Девушка махнула рукой Клиффорду и Хепизбе и вышла на улицу, как воплощенная вера – теплая, простая, истинная, облеченная плотью, которая могла ходить по земле, и наполненная духом, который способен парить в небесах.
– Хепизба, ты никогда не ходишь в церковь? – спросил Клиффорд, когда Фиби скрылась за углом.
– Нет, – ответила она. – Не бывала разу за много-много лет!
– Если бы я пошел туда, – продолжил он, – я, кажется, снова смог бы молиться, если бы меня окружили иные молящиеся.
Она взглянула в лицо Клиффорда и увидела влагу на его щеках, словно сердце его переполнилось и хлынуло из глаз в радостном стремлении к Богу и мягкой любви к своим человеческим собратьям. Это чувство передалось и Хепизбе. Ей захотелось взять его за руку, пойти и опуститься вместе на колени – вдвоем, так долго отделенным от мира и, как она теперь понимала, столь же отделенным от Бога, – опуститься на колени среди других людей и вновь быть принятыми Богом и людьми.

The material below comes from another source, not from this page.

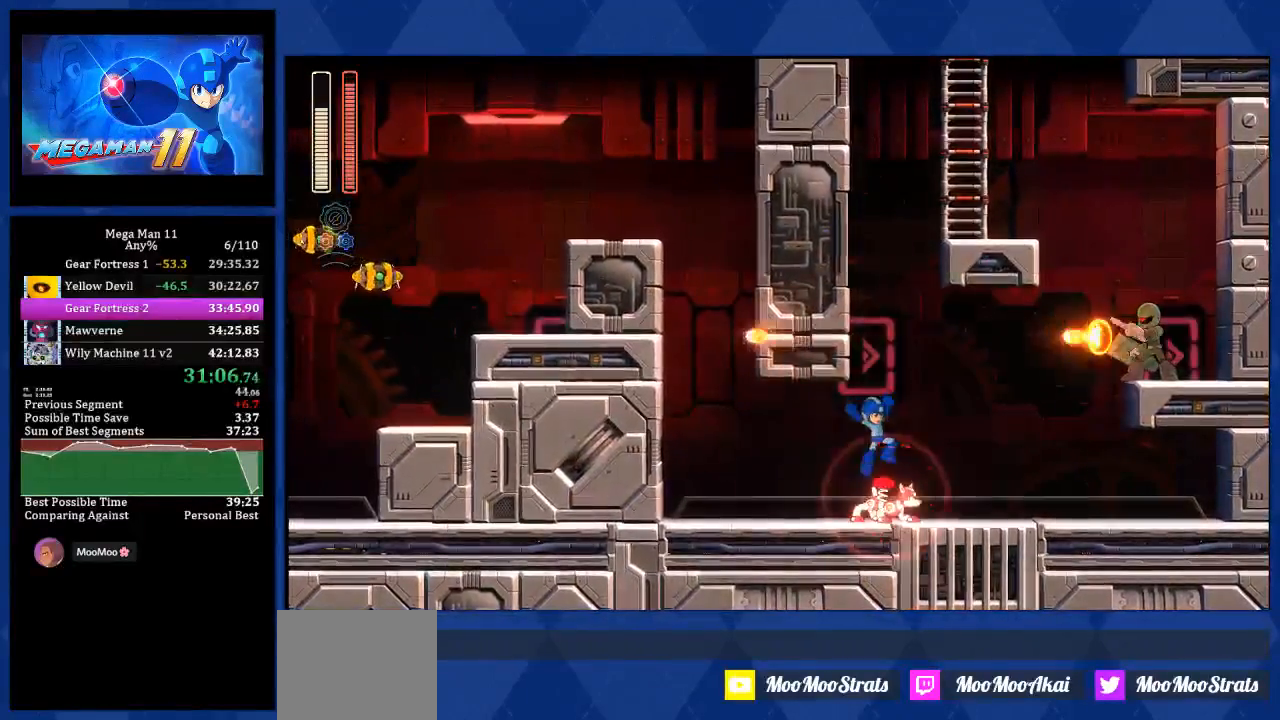
{"buttons": ["DPAD_RIGHT"], "left_stick": "center", "right_stick": "center", "events": [[300, "DPAD_RIGHT", "down"]]}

– Дорогой брат, – искренне сказала она, – пойдемте же! Нам уже не достанется места, где можно было бы преклонить колени, но пойдемте же в какую-нибудь церковь, пусть нам придется стоять позади скамей. Мы бедны и покинуты, нам могут даже отворить дверцу и позволить присесть! [45]
45
Ряды скамей в церкви закрывались дверцами по бокам. (Примеч. пер.)

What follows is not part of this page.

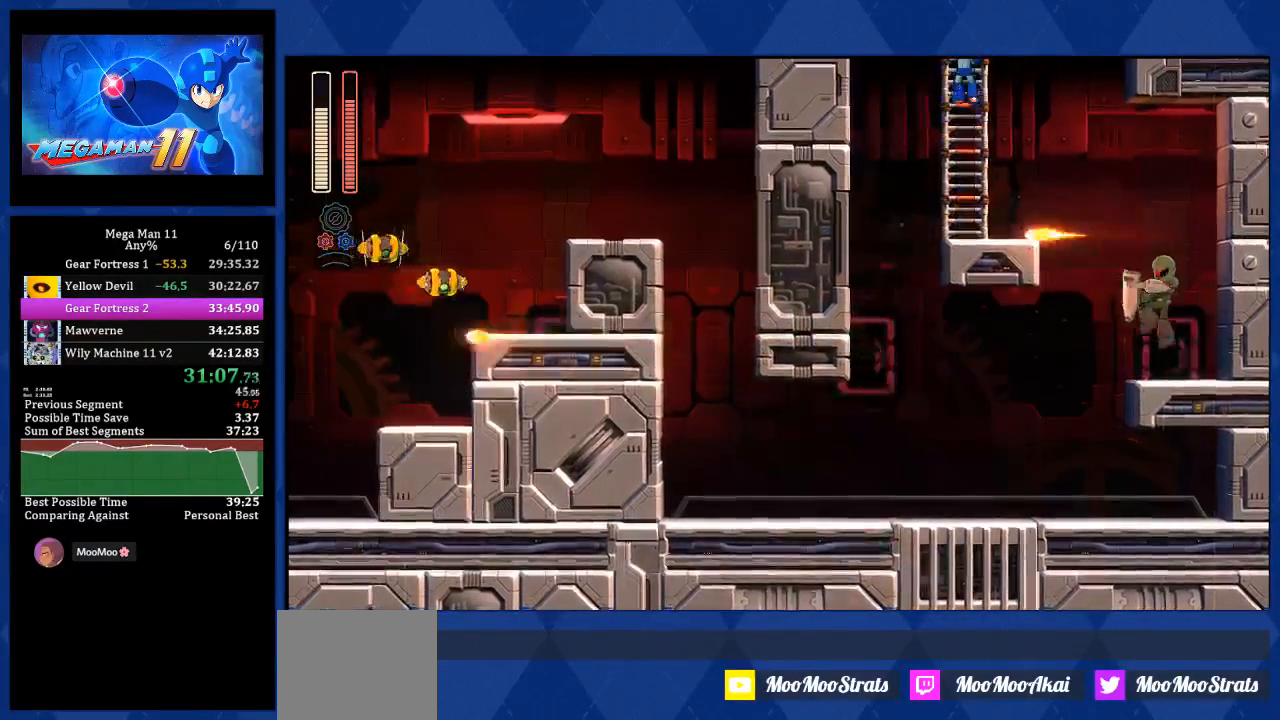
{"buttons": ["DPAD_UP", "DPAD_LEFT"], "left_stick": "center", "right_stick": "center", "events": [[117, "right_stick", "down"], [350, "right_stick", "center"]]}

Затем Хепизба и ее брат подготовились – насколько могли, выбрав лучшие из своих старомодных одежд, которые висели на вешалках или были отложены в сундуки так давно, что пропитались сыростью и запахом заплесневелого прошлого, – подготовились изо всех оставшихся им сил, чтобы отправиться в церковь. Они вместе спустились по лестнице – сухопарая пожелтевшая Хепизба и бледный, изможденный, одряхлевший Клиффорд! Они открыли парадную дверь и переступили порог, ощутив оба в один миг, что стоят, открытые всему миру, и великое жуткое око человечества направленно на них одних! Божье око, похоже, отвернулось от них, не придав сил. Теплый воздух солнечной улицы заставил их задрожать. Их сердца трепетали от одной мысли о том, что придется шагнуть дальше.